Back in his hometown of Scranton, Pa., Biden's Catholic schoolmates nicknamed him Dash because he stuttered so much his speech sounded like Morse Code. Biden overcame that rip at his confidence, smoothed his talk and doesn't seem to have quieted down since.
The strongest sign that Obama was seriously considering Biden for his running mate, despite some differences over national security, energy and more in their voting records, was Biden's odd absence from the public in recent days. Normally he's a sucker for a microphone.
And it was a sign of those Washington ways that when he told reporters, "I'm not the guy,' no one believed him, just as no one believed him when he said of the vice presidential slot last year, "I would not accept it if anyone offered it to me."
That's how people talk in politics a different sort of telegraphing code. And after more than a third of a century in Washington, and two short-lived presidential campaigns of his own, Biden has it down pat.
He came to Washington as a wunderkind, elected to the Senate in 1972 at age 29 the earliest possible age and just meeting the rule that one must be 30 when sworn in.

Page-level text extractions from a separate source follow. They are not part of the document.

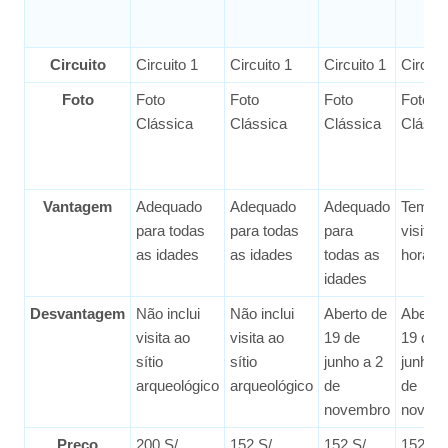
Circuito
Circuito 1
Circuito 1
Circuito 1
Circuit
Foto
Foto
Foto
Foto
Foto
Clássica
Clássica
Clássica
Clássi
Vantagem
Adequado
Adequado
Adequado
Tempo
para todas
para todas
para
visita 
as idades
as idades
todas as
horas
idades
Desvantagem
Não inclui
Não inclui
Aberto de
Aberto
visita ao
visita ao
19 de
19 de
sítio
sítio
junho a 2
junho a
arqueológico
arqueológico
de
de
novembro
novem
Preço
200 S/.
152 S/.
152 S/.
152 S/.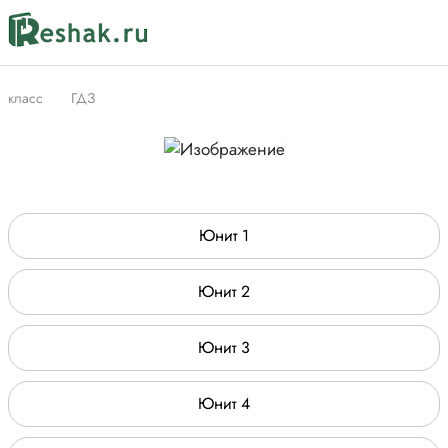
класс
ГДЗ
Юнит 1
Юнит 2
Юнит 3
Юнит 4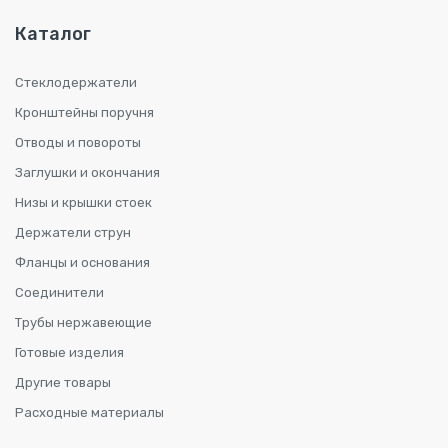
Каталог
Стеклодержатели
Кронштейны поручня
Отводы и повороты
Заглушки и окончания
Низы и крышки стоек
Держатели струн
Фланцы и основания
Соединители
Трубы нержавеющие
Готовые изделия
Другие товары
Расходные материалы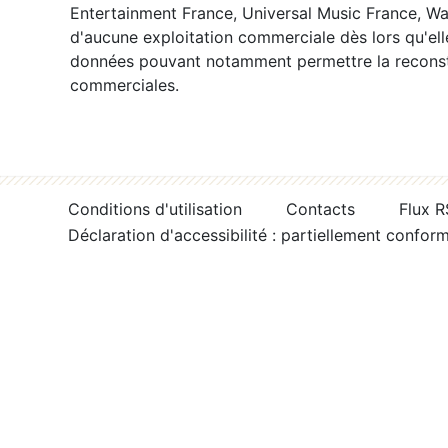
Entertainment France, Universal Music France, War
d'aucune exploitation commerciale dès lors qu'ell
données pouvant notamment permettre la reconsti
commerciales.
Conditions d'utilisation
Contacts
Flux 
Déclaration d'accessibilité : partiellement confor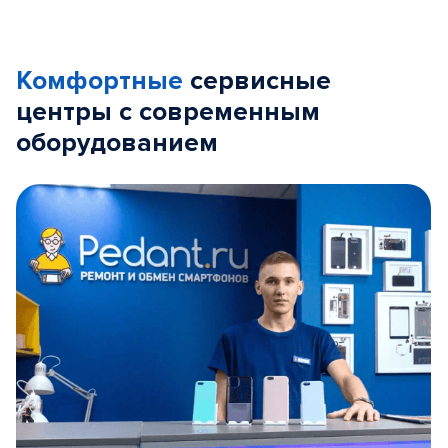
Комфортные
сервисные
центры с современным
оборудованием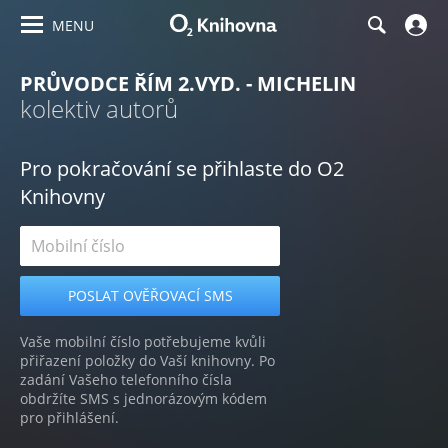
MENU
PRŮVODCE ŘÍM 2.VYD. - MICHELIN
kolektiv autorů
Pro pokračování se přihlaste do O2
Knihovny
Vaše mobilní číslo potřebujeme kvůli
přiřazení položky do Vaší knihovny. Po
zadání Vašeho telefonního čísla
obdržíte SMS s jednorázovým kódem
pro přihlášení.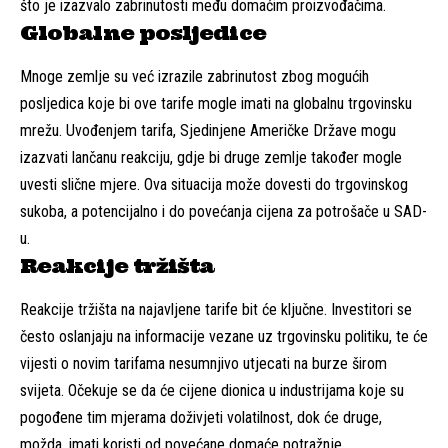
što je izazvalo zabrinutosti među domaćim proizvođačima.
Globalne posljedice
Mnoge zemlje su već izrazile zabrinutost zbog mogućih
posljedica koje bi ove tarife mogle imati na globalnu trgovinsku
mrežu. Uvođenjem tarifa, Sjedinjene Američke Države mogu
izazvati lančanu reakciju, gdje bi druge zemlje također mogle
uvesti slične mjere. Ova situacija može dovesti do trgovinskog
sukoba, a potencijalno i do povećanja cijena za potrošače u SAD-
u.
Reakcije tržišta
Reakcije tržišta na najavljene tarife bit će ključne. Investitori se
često oslanjaju na informacije vezane uz trgovinsku politiku, te će
vijesti o novim tarifama nesumnjivo utjecati na burze širom
svijeta. Očekuje se da će cijene dionica u industrijama koje su
pogođene tim mjerama doživjeti volatilnost, dok će druge,
možda, imati koristi od povećane domaće potražnje.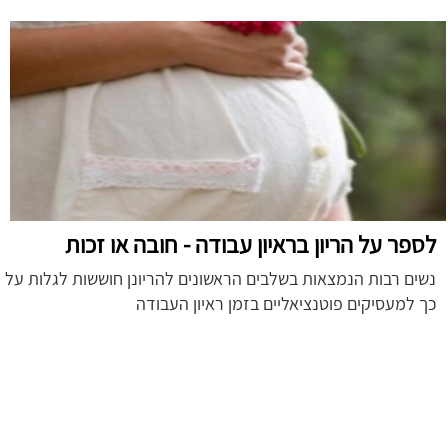
לספר על הריון בראיון עבודה - חובה או זכות
נשים רבות הנמצאות בשלבים הראשונים להריונן חוששות לגלות על
כך למעסיקים פוטנציאליים בזמן ראיון העבודה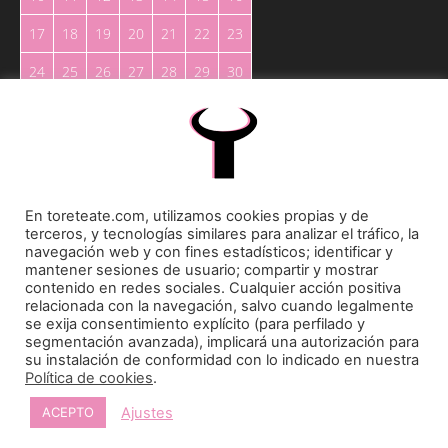
17
18
19
20
21
22
23
24
25
26
27
28
29
30
31
« May
En toreteate.com, utilizamos cookies propias y de
terceros, y tecnologías similares para analizar el tráfico, la
navegación web y con fines estadísticos; identificar y
mantener sesiones de usuario; compartir y mostrar
Toreteate Ⓒ 2023. Todos los derechos reservados
contenido en redes sociales. Cualquier acción positiva
relacionada con la navegación, salvo cuando legalmente
Diseñado por
Welow Marketing
se exija consentimiento explícito (para perfilado y
segmentación avanzada), implicará una autorización para
su instalación de conformidad con lo indicado en nuestra
Prohibida la reproducción y utilización total o parcial, por cualquier medio, sin autorización
Política de cookies
.
expresa por escrito.
Ajustes
ACEPTO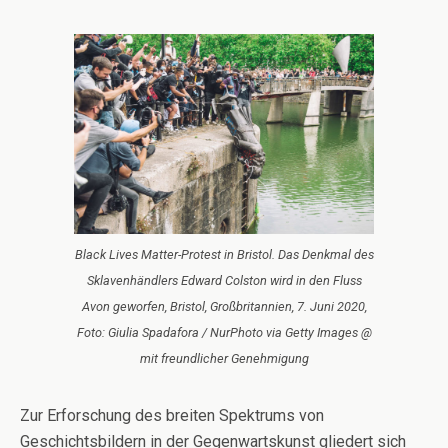
Black Lives Matter-Protest in Bristol. Das Denkmal des
Sklavenhändlers Edward Colston wird in den Fluss
Avon geworfen, Bristol, Großbritannien, 7. Juni 2020,
Foto: Giulia Spadafora / NurPhoto via Getty Images @
mit freundlicher Genehmigung
Zur Erforschung des breiten Spektrums von
Geschichtsbildern in der Gegenwartskunst gliedert sich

The knock against him used to be that he was more sizzle than steak, articulate but perhaps not all that deep.
At age 65, as a party elder and veteran of titanic judicial nomination struggles, world crises and legislative dealmaking, that rap has faded.
His hearings as chairman of the Senate Foreign Relations Committee are historical soliloquies on the fly, complete with grace notes liberally dispensed to colleagues and witnesses of any political persuasion, humor often directed at himself and sharp-tongued fulmination over what he sees as the failures of the Bush administration.
His first presidential campaign, in 1987, was a "train wreck" by his own description, one of those times that forced him to pick up pieces and start anew.
He'd lifted lines from a British politician, exaggerated his academic achievements when boasting about his smarts to a voter who challenged him ("I have a much higher IQ than you do, I suspect," Biden recalls saying) and suffered horrendous headaches that turned out to be life-threatening brain aneurisms that kept him out of the Senate for seven months.
"In the aftermath I had to remake my health, my reputation, and my career in the Senate," he writes in his memoirs. And that was not the worst of his shattering episodes not even close.